(要做的事): 请把下面这篇讲细菌转录起始位点的选文中的这句话译成英语:"对所有鉴定的TSSs进行序列比对,显示腺嘌呤和鸟嘌呤是首选的起始核苷酸(分别占45%和41%)。"

样品选择B. taiotaomicron野生菌株VPI-5482(AWS-001)、gibS缺失突变株ΔgibS(AWS-028),tdk缺失突变体Δtdk(AWS-003),gibS互补菌株gibS+(AWS-035)

测序策略:smallRNA测序


研究结果

    1、在AWS-001核基因组和质粒中,共鉴定了4507个TSSs,根据它们的CDS在基因组的位置,将其分为5类(图1):基本TSS (pTSSs,所有TSSs的40%)、二级TSSs(sTSSs;8%)、内部TSSs(iTSSs;21%))和反义TSSs(aTSSs;24%)、剩余5%的预测TSSs与任何CDS无关,被分类为孤立TSSs (oTSSs),这些oTSSs可能反映开放阅读框的不完整注释,或表明存在基因间sRNA基因。TYG培养基中生长的3个不同阶段下的AWS-001,共同鉴定到1951个TSSs,每个生长阶段检测到的TSSs数在2265 ~ 3606之间。大多数TSSs在平稳期检测到,平稳期特异性pTSSs基因在DNA重组、DNA整合和完整的膜成分等GO term中富集。预测的AWS-001 aTSSs显示~22%的aTSSs作为下游CDSs的pTSS,而大多数(73%)被识别的aTSSs产生了相对短的、弱表达的转录本,这表明一些aTSSs可能来自于假性转录起始,并不与功能转录本相关。对所有鉴定的TSSs进行序列比对,显示腺嘌呤和鸟嘌呤是首选的起始核苷酸(分别占45%和41%)。由于嘌呤三磷酸是细胞中主要的能量储存分子,启动子核苷酸中嘌呤碱基的过度表达可能有助于将转录活性与代谢状态结合。

B.thetaiotaomicron转录组图谱中的TSSs


    2、结合TranstermHP和RNAfold, ANNOgesic算法预测了内在转录终止子,与TSSs一起,可以推断转录本边界。B. taiotaomicron表达的转录本长度范围为20nt ~ 18kb(图2)。最长的转录本对应核糖体操纵子、细胞表面和铁转运操纵子、代谢基因簇等。5’UTRs平均和中位数长度分别为52 nt和32 nt。dRNA-seq筛选鉴定出3.7%的拟杆菌5’UTR小于10 nt,13.5%的mRNA具有异常长的(100 nt) 5’UTRs,这些UTRs可能作为sRNAs或RNA结合蛋白(RBPs)的靶向平台,或含有顺式调控RNA元件。其他长5’UTRs含有短的开放阅读框(sORFs),预示先导肽介导的转录衰减。ANNOgesic预测到TYG培养基生长的B. thetaiotaomicron的409个候选sORF。

(所给条目):
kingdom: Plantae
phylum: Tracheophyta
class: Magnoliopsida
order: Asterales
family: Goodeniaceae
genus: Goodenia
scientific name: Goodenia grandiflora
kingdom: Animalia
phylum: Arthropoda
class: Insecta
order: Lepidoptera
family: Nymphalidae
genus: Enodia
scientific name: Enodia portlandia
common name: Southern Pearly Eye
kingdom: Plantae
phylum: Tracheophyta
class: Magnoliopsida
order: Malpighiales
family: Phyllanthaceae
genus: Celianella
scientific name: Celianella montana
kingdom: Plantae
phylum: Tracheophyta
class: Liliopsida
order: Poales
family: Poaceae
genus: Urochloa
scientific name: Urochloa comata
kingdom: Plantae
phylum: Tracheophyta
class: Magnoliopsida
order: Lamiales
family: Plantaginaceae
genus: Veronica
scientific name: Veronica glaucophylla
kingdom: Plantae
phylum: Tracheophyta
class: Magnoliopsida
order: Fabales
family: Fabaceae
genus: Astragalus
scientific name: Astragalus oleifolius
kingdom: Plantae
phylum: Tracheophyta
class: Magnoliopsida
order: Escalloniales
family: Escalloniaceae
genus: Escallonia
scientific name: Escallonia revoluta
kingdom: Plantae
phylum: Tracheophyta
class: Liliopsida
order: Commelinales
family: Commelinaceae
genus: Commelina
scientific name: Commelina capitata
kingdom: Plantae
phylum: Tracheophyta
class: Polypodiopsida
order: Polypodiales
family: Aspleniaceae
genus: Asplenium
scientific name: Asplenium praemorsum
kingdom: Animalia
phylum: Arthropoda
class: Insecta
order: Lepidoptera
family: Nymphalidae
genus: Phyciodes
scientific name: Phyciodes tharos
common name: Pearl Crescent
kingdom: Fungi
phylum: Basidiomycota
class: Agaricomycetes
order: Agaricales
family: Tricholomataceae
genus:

(参考答案): Sequence alignment of all identified TSSs showed that adenine and guanine were the preferred initiating nucleotides (accounting for 45% and 41%, respectively).